Der Fischerwolf und der Fuchs
Vor langer Zeit lebten in einem Wald, wo silberne Bäche flossen und verschneite Bäume in den Himmel ragten, ein schlauer Fuchs und ein einfältiger Wolf. Als mitten im Winter die eisigen Winde wehten, gingen alle Nahrungsmittel im Wald aus und die Tiere blieben mit dem Hunger allein. Der schlaue Fuchs, der jede Schwierigkeit mit seiner Intelligenz überwand, schmiedete sogleich einen hinterhältigen Plan, um seinen Bauch zu füllen. Während er fröhlich am Ufer des Sees entlangging, begegnete er einem hilflosen Wolf, der seit Tagen keinen einzigen Bissen bekommen hatte. Als der Wolf die leckeren Fische in den Händen des Fuchses sah, näherte er sich ihm aufgeregt und blickte sie mit Neid an. Mit neugierigen Augen fragte der Wolf den Fuchs, wie er in der eisigen Kälte so viele Fische gefangen habe. Mit einem verschlagenen Lächeln behauptete der Fuchs, dass das Fischen keine so schwere Arbeit sei, wie man glaubte.

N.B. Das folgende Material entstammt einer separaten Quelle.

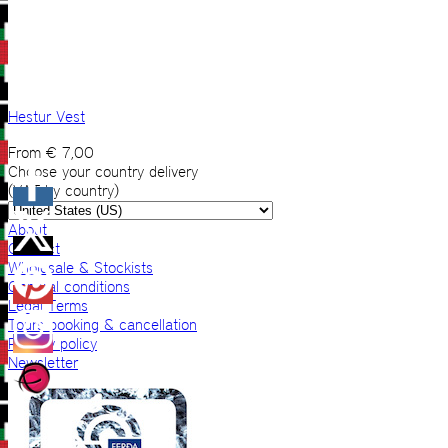
Hestur Vest
From
€
7,00
Choose your country delivery
(VAT by country)
About
Contact
Wholesale & Stockists
General conditions
Legal Terms
Tours booking & cancellation
Privacy policy
Newsletter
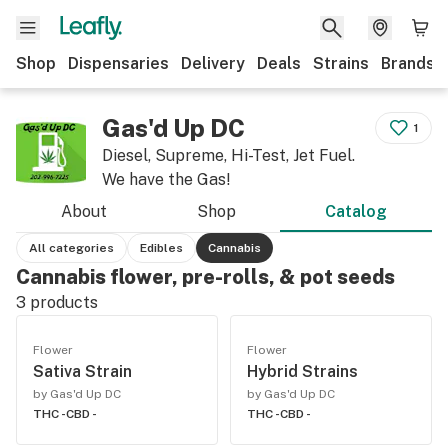
Shop
Dispensaries
Delivery
Deals
Strains
Brands
Gas'd Up DC
1
Diesel, Supreme, Hi-Test, Jet Fuel.
We have the Gas!
About
Shop
Catalog
All categories
Edibles
Cannabis
Cannabis flower, pre-rolls, & pot seeds
3
products
Flower
Flower
Sativa Strain
Hybrid Strains
by Gas'd Up DC
by Gas'd Up DC
THC -
CBD -
THC -
CBD -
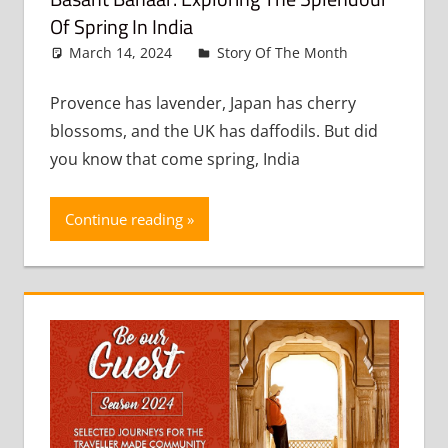
Of Spring In India
March 14, 2024
admin
Story Of The Month
Leave
a
comment
Provence has lavender, Japan has cherry
blossoms, and the UK has daffodils. But did
you know that come spring, India
Continue reading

Er riet dem Wolf, ein kleines Loch in die gefrorene Oberfläche des Sees zu schlagen und seinen langen Schwanz ins Wasser zu stecken. Er täuschte den Wolf, indem er sagte, je länger er seinen Schwanz im Wasser halte, desto mehr Fische würden daran hängen bleiben. Der einfältige Wolf glaubte diesen süßen Worten des Fuchses sogleich und lief in die Mitte des gefrorenen Sees. Er kratzte das harte Eis mit seinen Krallen auf und ließ seinen langen und buschigen Schwanz langsam in das kleine Loch hinab. Während er im eisigen Frost der Nacht geduldig wartete, begann er ein leichtes Gewicht und ein Ziehen in seinem Schwanz zu spüren. Der arme Wolf, der die Schwere für Fische an der Angel hielt, träumte innerlich von einem leckeren Festmahl. Doch das eisige Wasser des Sees schloss den Schwanz des Wolfes unbarmherzig in einem Eisblock ein.

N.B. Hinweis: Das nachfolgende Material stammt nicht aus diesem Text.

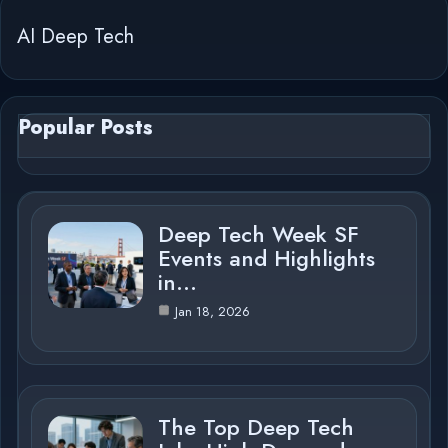
AI Deep Tech
Popular Posts
Deep Tech Week SF
Events and Highlights
in…
Jan 18, 2026
The Top Deep Tech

Mit den ersten Lichtern des Morgens kam der schlaue Fuchs an das Ufer des Sees und betrachtete aus der Ferne den hilflosen Zustand des Wolfes. Der Wolf versuchte aufgeregt, seinen Schwanz herauszuziehen, doch er konnte sich nicht rühren, weil der gefrorene See ihn ganz gefangen hielt. Der hinterhältige Fuchs verkündete es den Dorfbewohnern in der Nähe und lenkte durch sein Rufen die aus dem Winterschlaf erwachten Jäger zum See. Als der Wolf voller Entsetzen die Stimmen der nahenden Jäger hörte, sprang er in Todesangst mit aller Kraft nach vorn. Er ließ seinen im Eis gebliebenen Schwanz zurück, rettete mit Mühe sein Leben und floh in die Tiefen des Waldes, wo er verschwand. Wer den süßen Worten anderer ohne Nachdenken vertraut, zahlt für seine eigene Unwissenheit einen schweren Preis. Wer durch eigene Schuld fällt, weint nicht.